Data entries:
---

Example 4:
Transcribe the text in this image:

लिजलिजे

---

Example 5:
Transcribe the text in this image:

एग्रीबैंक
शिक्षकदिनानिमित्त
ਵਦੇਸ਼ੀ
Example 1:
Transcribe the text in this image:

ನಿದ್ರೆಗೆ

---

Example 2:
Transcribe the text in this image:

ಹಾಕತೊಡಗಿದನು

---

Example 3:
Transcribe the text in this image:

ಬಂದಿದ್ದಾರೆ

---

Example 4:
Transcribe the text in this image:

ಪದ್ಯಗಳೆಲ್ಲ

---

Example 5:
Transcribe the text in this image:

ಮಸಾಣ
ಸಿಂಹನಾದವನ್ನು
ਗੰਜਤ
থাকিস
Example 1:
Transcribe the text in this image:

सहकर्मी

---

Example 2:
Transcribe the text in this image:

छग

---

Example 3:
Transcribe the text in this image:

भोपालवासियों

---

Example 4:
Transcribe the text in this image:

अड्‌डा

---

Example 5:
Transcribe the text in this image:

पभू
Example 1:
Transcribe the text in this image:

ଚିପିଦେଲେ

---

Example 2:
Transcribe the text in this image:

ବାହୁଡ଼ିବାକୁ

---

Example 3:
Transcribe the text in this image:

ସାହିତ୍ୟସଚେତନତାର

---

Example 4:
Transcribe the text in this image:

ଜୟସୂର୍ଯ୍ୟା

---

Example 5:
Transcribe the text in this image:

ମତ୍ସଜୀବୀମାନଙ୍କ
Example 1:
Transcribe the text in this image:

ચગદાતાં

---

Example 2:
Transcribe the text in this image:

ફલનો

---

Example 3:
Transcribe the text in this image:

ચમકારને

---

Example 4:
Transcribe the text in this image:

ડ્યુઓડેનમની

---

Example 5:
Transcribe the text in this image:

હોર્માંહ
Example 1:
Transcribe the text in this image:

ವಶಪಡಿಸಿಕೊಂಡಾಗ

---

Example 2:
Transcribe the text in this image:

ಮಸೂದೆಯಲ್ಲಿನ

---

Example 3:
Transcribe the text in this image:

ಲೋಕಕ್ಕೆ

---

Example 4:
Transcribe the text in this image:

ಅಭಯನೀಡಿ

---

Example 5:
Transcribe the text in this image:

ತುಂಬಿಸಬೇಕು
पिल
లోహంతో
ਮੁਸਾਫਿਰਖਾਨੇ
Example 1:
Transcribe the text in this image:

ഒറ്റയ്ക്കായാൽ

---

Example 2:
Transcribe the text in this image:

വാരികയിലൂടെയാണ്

What you have to do
Your task is to repeat every entry exactly.

Exercise result
---

Example 4:
Transcribe the text in this image:

लिजलिजे

---

Example 5:
Transcribe the text in this image:

एग्रीबैंक
शिक्षकदिनानिमित्त
ਵਦੇਸ਼ੀ
Example 1:
Transcribe the text in this image:

ನಿದ್ರೆಗೆ

---

Example 2:
Transcribe the text in this image:

ಹಾಕತೊಡಗಿದನು

---

Example 3:
Transcribe the text in this image:

ಬಂದಿದ್ದಾರೆ

---

Example 4:
Transcribe the text in this image:

ಪದ್ಯಗಳೆಲ್ಲ

---

Example 5:
Transcribe the text in this image:

ಮಸಾಣ
ಸಿಂಹನಾದವನ್ನು
ਗੰਜਤ
থাকিস
Example 1:
Transcribe the text in this image:

सहकर्मी

---

Example 2:
Transcribe the text in this image:

छग

---

Example 3:
Transcribe the text in this image:

भोपालवासियों

---

Example 4:
Transcribe the text in this image:

अड्‌डा

---

Example 5:
Transcribe the text in this image:

पभू
Example 1:
Transcribe the text in this image:

ଚିପିଦେଲେ

---

Example 2:
Transcribe the text in this image:

ବାହୁଡ଼ିବାକୁ

---

Example 3:
Transcribe the text in this image:

ସାହିତ୍ୟସଚେତନତାର

---

Example 4:
Transcribe the text in this image:

ଜୟସୂର୍ଯ୍ୟା

---

Example 5:
Transcribe the text in this image:

ମତ୍ସଜୀବୀମାନଙ୍କ
Example 1:
Transcribe the text in this image:

ચગદાતાં

---

Example 2:
Transcribe the text in this image:

ફલનો

---

Example 3:
Transcribe the text in this image:

ચમકારને

---

Example 4:
Transcribe the text in this image:

ડ્યુઓડેનમની

---

Example 5:
Transcribe the text in this image:

હોર્માંહ
Example 1:
Transcribe the text in this image:

ವಶಪಡಿಸಿಕೊಂಡಾಗ

---

Example 2:
Transcribe the text in this image:

ಮಸೂದೆಯಲ್ಲಿನ

---

Example 3:
Transcribe the text in this image:

ಲೋಕಕ್ಕೆ

---

Example 4:
Transcribe the text in this image:

ಅಭಯನೀಡಿ

---

Example 5:
Transcribe the text in this image:

ತುಂಬಿಸಬೇಕು
पिल
లోహంతో
ਮੁਸਾਫਿਰਖਾਨੇ
Example 1:
Transcribe the text in this image:

ഒറ്റയ്ക്കായാൽ

---

Example 2:
Transcribe the text in this image:

വാരികയിലൂടെയാണ്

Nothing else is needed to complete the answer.